Guerrero Urbano Teresa, Clark Catharine H, Hansen Vibeke N, Adams Elizabeth J, A'Hern Roger, Miles Elizabeth A, McNair Helen, Bidmead Margaret, Warrington Alan P, Dearnaley David P, Harrington Kevin J, Nutting Christopher M
Head and Neck Unit, Royal Marsden Hospital, Surrey, UK.
Radiother Oncol. 2007 Oct;85(1):36-41. doi: 10.1016/j.radonc.2007.07.011. Epub 2007 Aug 20.
Intensity modulated radiotherapy (IMRT) allows the delivery of higher and more homogeneous radiation dose to head and neck tumours. This study aims to determine the safety of dose-escalated chemo-IMRT for larynx preservation in locally advanced head and neck cancer.
Patients with T2-4, N1-3, M0 squamous cell carcinoma of the larynx or hypopharynx were treated with a simultaneous-boost IMRT. Two radiation dose levels (DL) were tested: In DL 1, 63 Gy/28F was delivered to primary tumour and involved nodes and 51.8 Gy/28F to elective nodes. In DL 2, the doses were 67.2 Gy/28F and 56 Gy/28F, respectively, representing a 9% dose escalation for the primary. All patients received 2 cycles of neoadjuvant cisplatin and 5-fluorouracil, and concomitant cisplatin. Acute (NCICTCv.2.0) and late toxicity (RTOG and modified LENTSOM) were collected.
Thirty patients were entered, 15 in each dose level. All patients completed the treatment schedule. In DL 1, the incidences of acute G3 toxicities were 27% (pain), 20% (radiation dermatitis), 0% (xerostomia) and 67% required gastrostomy tubes. For DL 2 the corresponding incidences were 40%, 20%, 7%, and 87%. G3 dysphagia and pain persisted longer in DL 2. With regard to mucositis, a prolonged healing time for DL 2 was found, with prevalence of G2 of 58% in week 10. No acute grade 4 toxicity was observed. At 6 months, 1 patient in DL 2 had G3 late toxicity (dysphagia). No dose limiting toxicity was found. Complete response rates were 80% in DL 1, and 87% in DL 2.
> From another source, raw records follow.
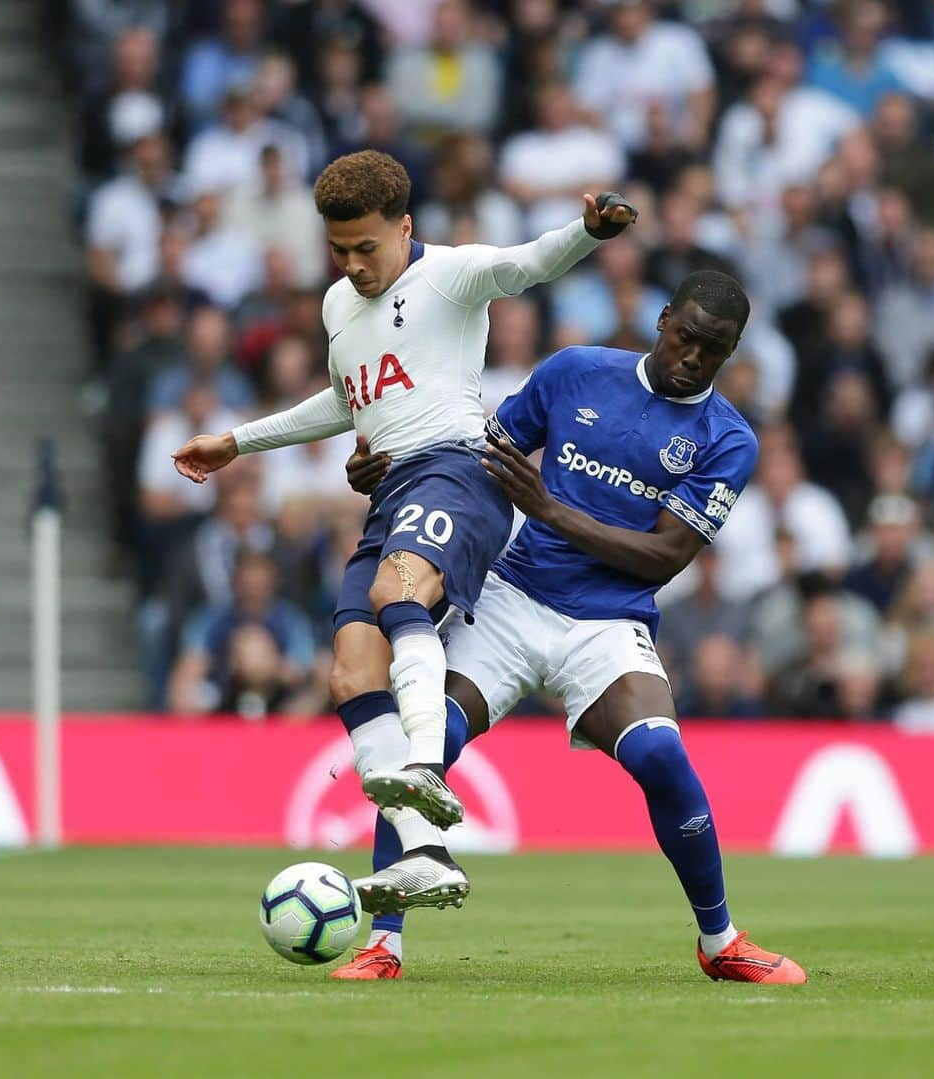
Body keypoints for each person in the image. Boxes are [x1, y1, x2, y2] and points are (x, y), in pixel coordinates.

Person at [334, 271, 806, 986]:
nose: (691, 359)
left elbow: (665, 556)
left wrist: (551, 510)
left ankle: (721, 940)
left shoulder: (727, 439)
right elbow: (480, 463)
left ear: (731, 351)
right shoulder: (576, 371)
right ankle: (384, 945)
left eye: (713, 351)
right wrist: (396, 472)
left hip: (610, 620)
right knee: (424, 748)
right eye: (685, 338)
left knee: (661, 757)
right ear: (663, 317)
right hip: (513, 598)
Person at [171, 150, 636, 858]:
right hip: (391, 495)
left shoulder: (448, 275)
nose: (353, 264)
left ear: (405, 226)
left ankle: (425, 761)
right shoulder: (336, 304)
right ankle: (423, 852)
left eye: (366, 247)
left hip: (459, 473)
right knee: (352, 672)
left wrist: (589, 232)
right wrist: (237, 442)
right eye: (338, 249)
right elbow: (344, 398)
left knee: (398, 589)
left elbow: (527, 264)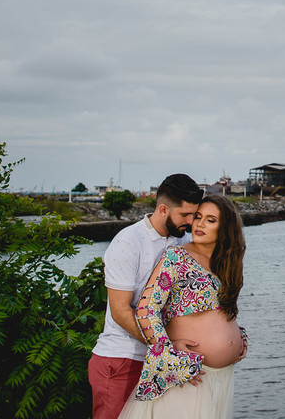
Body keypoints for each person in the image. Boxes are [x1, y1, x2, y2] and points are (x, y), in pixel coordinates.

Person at [118, 194, 248, 418]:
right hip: (187, 371)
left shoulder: (226, 263)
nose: (199, 223)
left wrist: (239, 336)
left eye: (210, 220)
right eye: (198, 217)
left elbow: (222, 310)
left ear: (225, 228)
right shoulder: (177, 256)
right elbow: (147, 309)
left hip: (221, 375)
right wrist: (169, 356)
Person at [89, 174, 205, 419]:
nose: (191, 221)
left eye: (194, 214)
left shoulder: (184, 241)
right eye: (185, 215)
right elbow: (121, 312)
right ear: (163, 209)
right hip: (123, 359)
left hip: (164, 364)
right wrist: (168, 348)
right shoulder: (128, 242)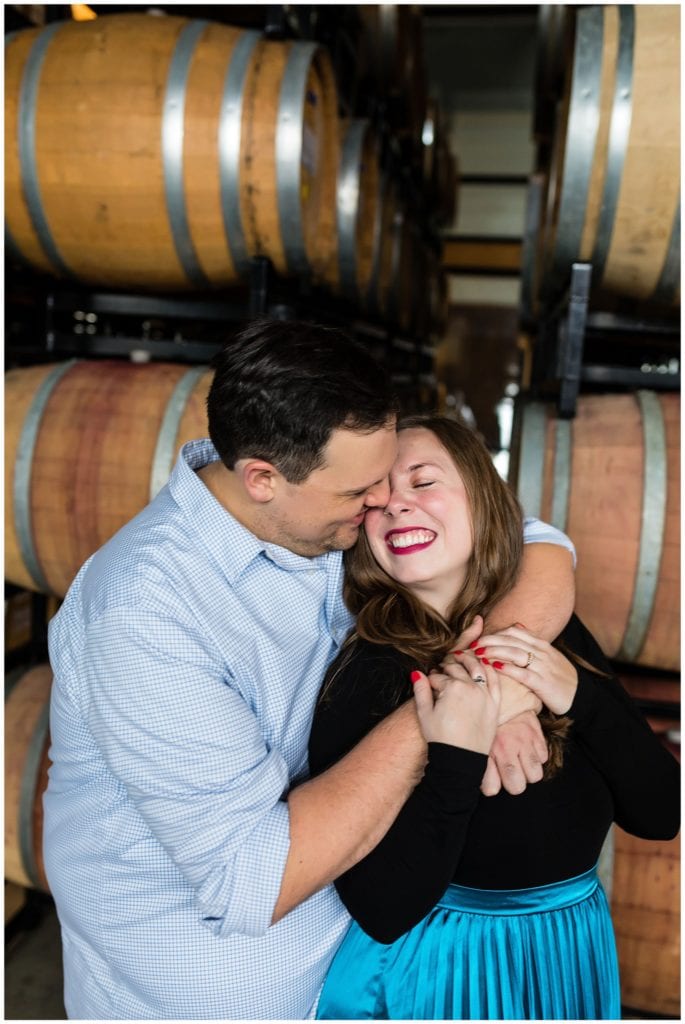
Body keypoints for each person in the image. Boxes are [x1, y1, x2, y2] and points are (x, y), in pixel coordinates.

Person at [43, 319, 577, 1020]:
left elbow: (531, 543)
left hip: (359, 975)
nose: (385, 504)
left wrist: (496, 680)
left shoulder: (321, 510)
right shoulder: (144, 610)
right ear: (262, 478)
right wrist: (452, 711)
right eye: (360, 493)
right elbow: (251, 880)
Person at [309, 414, 680, 1021]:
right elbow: (382, 908)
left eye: (423, 482)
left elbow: (662, 813)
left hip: (570, 953)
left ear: (482, 497)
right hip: (440, 973)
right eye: (377, 498)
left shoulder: (552, 632)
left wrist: (578, 695)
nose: (397, 506)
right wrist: (457, 755)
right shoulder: (367, 676)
Moderately accelerated chemo-IMRT is safe and feasible with good compliance and acceptable acute toxicity. Dose escalation was possible without a significant difference in acute toxicity. Longer follow-up is required to determine the incidence of late radiation toxicities, and tumour control rates.
调强放射治疗(IMRT)能够向头颈部肿瘤输送更高且更均匀的辐射剂量。本研究旨在确定剂量递增的化疗联合IMRT用于局部晚期头颈部癌保留喉功能的安全性。
对T2 - 4、N1 - 3、M0的喉或下咽鳞状细胞癌患者采用同步推量IMRT进行治疗。测试了两个辐射剂量水平(DL):在DL1中,原发肿瘤及受累淋巴结接受63 Gy/28次分割照射,选择性淋巴结接受51.8 Gy/28次分割照射。在DL2中,剂量分别为67.2 Gy/28次分割和56 Gy/28次分割,原发灶剂量递增9%。所有患者均接受2周期新辅助顺铂和5-氟尿嘧啶治疗以及同步顺铂治疗。收集急性毒性(NCICTC v.2.0)和晚期毒性(RTOG及改良的LENTSOM)情况。
入组30例患者,每个剂量水平15例。所有患者均完成治疗计划。在DL1中,急性3级毒性发生率分别为:疼痛27%、放射性皮炎20%、口干0%,67%的患者需要胃造瘘管。DL2中相应的发生率分别为40%、20%、7%和87%。DL2中3级吞咽困难和疼痛持续时间更长。关于黏膜炎,发现DL2愈合时间延长,第10周时2级黏膜炎发生率为58%。未观察到急性4级毒性。6个月时,DL2中有1例患者出现3级晚期毒性(吞咽困难)。未发现剂量限制性毒性。DL1的完全缓解率为80%,DL2为87%。
适度加速的化疗联合IMRT安全可行,依从性良好且急性毒性可接受。剂量递增是可行的,急性毒性无显著差异。需要更长时间的随访以确定晚期放射毒性发生率及肿瘤控制率。